Feng shui is the Chinese art of positioning important objects to enhance the circulation of “chi,” which is often translated as air, breath or energy flows. This practice originated over 3,000 to 6,000 years ago to balance energies in an inhabited space to guarantee good health and fortune. Feng shui became popular in the states in 1972 after Richard Nixon visited the People’s Republic of China.

“When we shift or enhance the energy of a living space, that energy then supports us to attain our goals and dreams. If a living space is cluttered and messy, that is the energy working through one’s life,” said Stacy Davenport, who studied with master feng shui expert Lin Yun from Beijing, and is currently a feng shui consultant in Austin.

Stacy attributes all of her success to the feng shui that she has incorporated in her life. By rearranging the furniture according to feng shui principles, she said she became more financially successful.

According to feng shui experts, by incorporating a few tips to enhance the layout of your bedroom, you can elevate your happiness. It’s best to make adjustments on a day-to-day basis and not try to reorganize your whole space.

Most importantly in feng shui, it’s essential to de-clutter your living space.

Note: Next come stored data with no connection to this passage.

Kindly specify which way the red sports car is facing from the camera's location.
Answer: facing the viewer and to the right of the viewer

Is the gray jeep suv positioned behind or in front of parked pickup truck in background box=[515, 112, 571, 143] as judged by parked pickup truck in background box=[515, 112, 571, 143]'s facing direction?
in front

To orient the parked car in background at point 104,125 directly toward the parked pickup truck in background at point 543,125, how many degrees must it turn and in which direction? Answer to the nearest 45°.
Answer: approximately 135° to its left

“It’s vital that we remove those items that are old, unused and broken from our living space,” Davenport said. “I always encourage others to remove 27 items from your home to open up the space for something new to come in. These 27 items can come from cabinets, closets, garages or drawers.”

Davenport is inclined to use the number 27 because two and seven add up to nine, which is an auspicious number for feng shui. The bagua grid, a main tool of feng shui that’s used to evaluate how energy moves by vibration in a given space, has nine sections.

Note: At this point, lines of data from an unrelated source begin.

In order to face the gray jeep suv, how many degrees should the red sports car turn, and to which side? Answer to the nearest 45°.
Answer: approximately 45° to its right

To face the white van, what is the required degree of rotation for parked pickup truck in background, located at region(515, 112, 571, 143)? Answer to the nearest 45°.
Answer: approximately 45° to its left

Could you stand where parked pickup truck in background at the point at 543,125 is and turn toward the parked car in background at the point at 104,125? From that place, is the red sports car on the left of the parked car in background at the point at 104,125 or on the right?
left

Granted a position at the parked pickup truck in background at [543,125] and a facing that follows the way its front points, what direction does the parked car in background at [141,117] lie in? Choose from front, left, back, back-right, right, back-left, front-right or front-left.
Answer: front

A good tip for those who are feeling the stress of the approaching end of the semester is to clear your study space of clutter, and you’ll find yourself able to focus better. Make sure that your living space doesn’t become a storage area, and since doors are associated with opportunity, leave the entrance to your room clear of any disorder.

“I’m more productive when everything is organized and neat,” said multimedia journalism junior Jackie Ruth, who has an interest in feng shui. “I try to make sure my desk doesn’t have anything on top of it so I can get stuff done when I need to.”

A tip for any singles out there who are looking to find a mate: According to feng shui principles, if you clear out a few unused items and make way for empty space, it will create the emotional space to increase your liveliness and allow for new relationships.

“Look over your spaces and just intuitively scan it for whether it feels good or not,” said feng shui consultant Amy Bourland. “If something bugs you, figure out what it is and get rid of anything that brings you down or bothers you. If you are unsure, try putting some things in a closet and see if it feels better when it is not around.”

If you can’t find the strength to rearrange furniture, focus on merely bringing life to your bedroom.

“Add lots of green, growing plants and think of your spaces and places as energizing and overflowing with wonderful energy,” Bourland said.

While some aspects of feng shui focus on your connections with others, most are centered on improving yourself. A lot of this focus is on where you rest. If you don’t have time to rearrange your entire bedroom, pay attention to some important tips for your bed to ensure the increase in energy that comes from a restful night’s sleep.

Feng shui advises that you place your bed diagonally across from your bedroom door. When you have a clear view of the entrance to your room, it creates a feeling of security while you sleep, allowing you to be completely relaxed.

The foot of your bed should never point directly out of a door that leads outside of your room. Feng shui states this bed position is like a coffin and doesn’t allow for even traffic to flow in and out of your room. It’s also recommended that those looking for a more restful sleep get new bed pillows.

There are hundreds of feng shui tips, and it’s virtually impossible to incorporate every one of them into your life, but if you try a few at a time, you may see some changes in your chi and stress levels.

“By working with the ancient feng shui principles, it allows me to manifest whatever I desire easily,” Davenport said.